The first European record of setting foot in Australia was Dutch navigator Willem Janszoon in 1606 — his was the first of 29 Dutch voyages to Australia in the 17th century. Cook wasn't even the first Englishman to arrive here — William Dampier set foot on the peninsula that now bears his name, north of Broome, in 1688.
Cook named the land he encountered New South Wales in an effort to counter any Dutch interest in what they had long called New Holland. The name Australia was popularised by Matthew Flinders following his circumnavigation of the continent in 1803.

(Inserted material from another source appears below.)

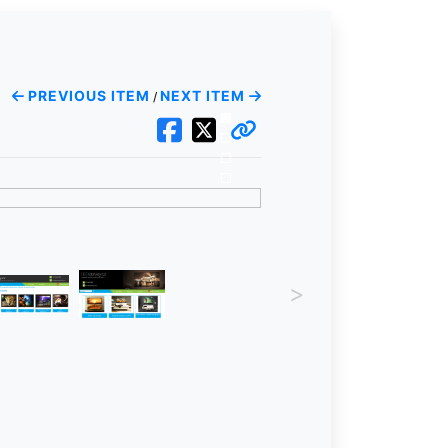
PREVIOUS ITEM
NEXT ITEM
/
>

The main reason for Cook’s first voyage to the Pacific was to observe Venus moving across the face of the Sun from Tahiti, part of a European effort to work out the size of the solar system. In Tahiti he opened an envelope with secret orders to search for an unknown continent, to try and discover the existence of Terra Australis Incognita — the 'great unknown southern land'."
After mapping the complete coastline of New Zealand, making only some minor errors. Cook voyaged west, reaching the southeastern coast of Australia near today's Point Hicks on 19 April 1770. In doing so his expedition became the first recorded Europeans to have encountered its eastern coastline.

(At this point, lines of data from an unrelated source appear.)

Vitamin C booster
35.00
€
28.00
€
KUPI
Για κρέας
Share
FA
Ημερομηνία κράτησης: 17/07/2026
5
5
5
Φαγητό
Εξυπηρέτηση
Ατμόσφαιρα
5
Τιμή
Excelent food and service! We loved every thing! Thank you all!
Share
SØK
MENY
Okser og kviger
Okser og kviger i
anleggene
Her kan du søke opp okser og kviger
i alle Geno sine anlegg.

Endeavour continued northwards along the coastline, keeping the land in sight with Cook charting and naming landmarks as he went. On 29 April, Cook and crew made their first landfall on the continent at a beach now known as Silver Beach on Botany Bay. Two Gweagal men of the Dharawal / Eora nation opposed their landing and in the confrontation one of them was shot and wounded, setting in motion white / indigenous relations for the next 250 years,
Cook landing at Botany Bay
Cook claims the entire coastline that he had explored as British territory.